An alternate interpretation of our result is that a larger MMN in the constant audiovisual condition reflects a superimposed visual MMN (e.g., Czigler, 2007) induced by the auditory deviance, the same way previous studies showed that an auditory MMN can be elicited by an illusory auditory change arising from visual input (Hertrich et al., 2007; Saint-Amour et al., 2007; Colin et al., 2004; Colin, Radeau, Soquet, Dachy, et al., 2002; Colin, Radeau, Soquet, Demolin, et al., 2002; Möttönen et al., 2002; McGurk effect: Stekelenburg et al., 2004; Sams et al., 1991). This possibility is unlikely for two reasons. First, we have shown that the visual MMN elicited by dynamic stimuli similar to those used in this study has a bilateral occipital topography (Besle et al., 2005) that is inconsistent with the topography of the MMN difference in this study.
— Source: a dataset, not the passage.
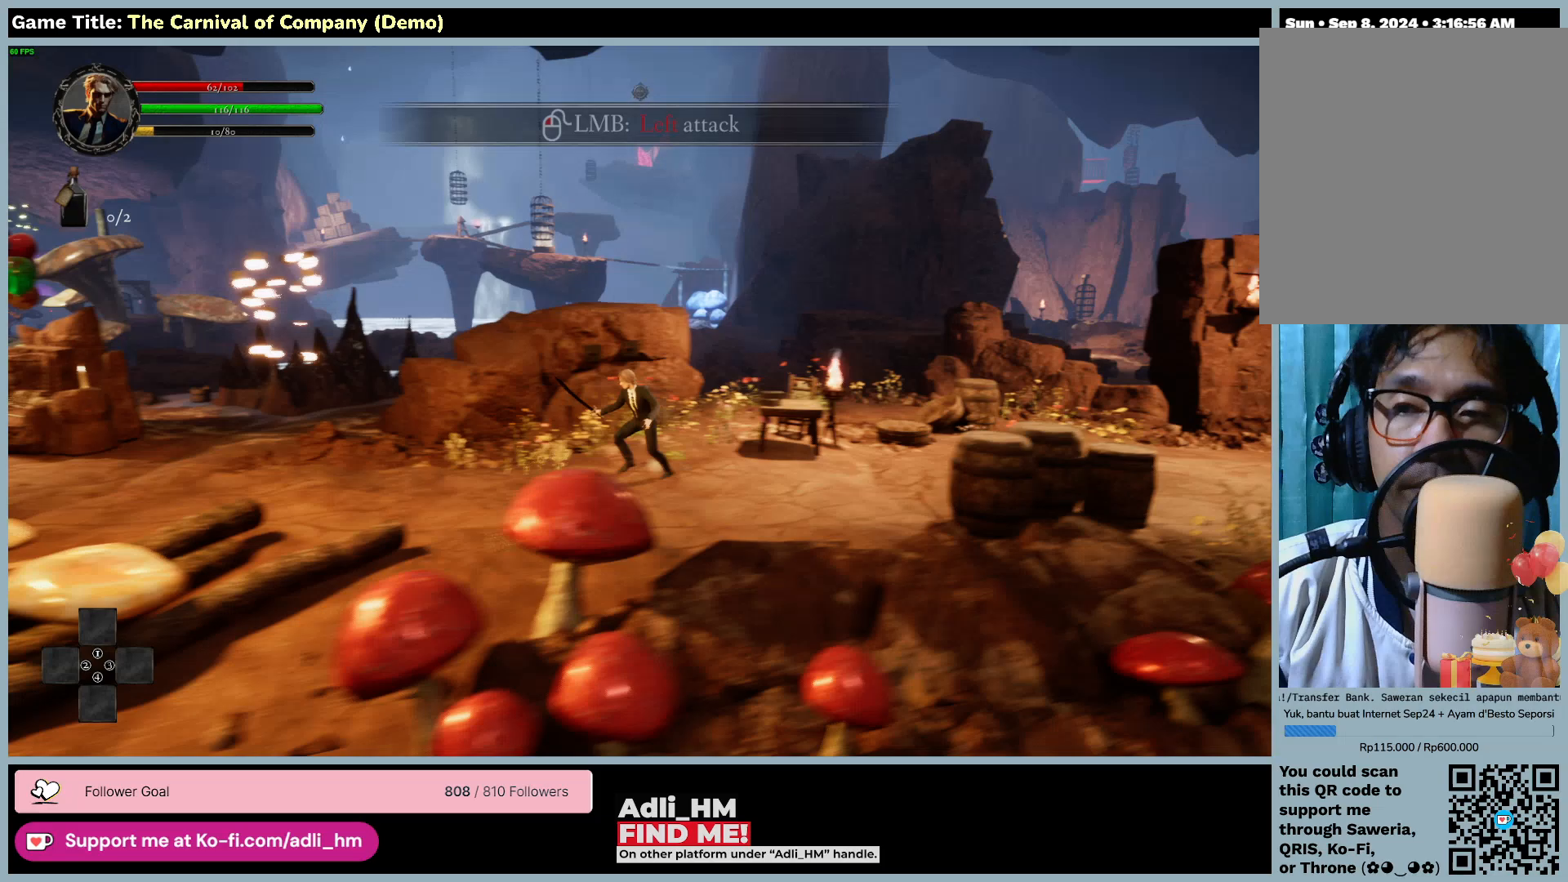
{"keys": ["a"], "mouse": [], "events": []}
Second, cross-modal MMN elicitations have been reported only in cases of strong audiovisual illusions such as the McGurk or ventriloquist effect, and there was no evidence that our stimuli elicited such illusion.

The MMN is thought to be mainly generated in the auditory cortex (e.g., Kropotov et al., 1995), but it is likely that multiple cortical areas outside the auditory cortex contribute to the MMN, including frontal generators (Giard, Perrin, Pernier, & Bouchet, 1990). It may be that the difference we observed between the MMNs elicited by the violation of auditory and audiovisual regularities corresponds to nonauditory generators. In favor of this possibility, the topography of the observed difference is more posterior than those of both MMNs, which suggests the contribution of parietal, perhaps multisensory, generators (see also Winkler, Horvath, Weisz, & Trejo, 2009). This topography is also consistent with our previous MEG data showing a posterior MMN-like component in response to an audiovisual conjunction deviance (Besle et al., 2007).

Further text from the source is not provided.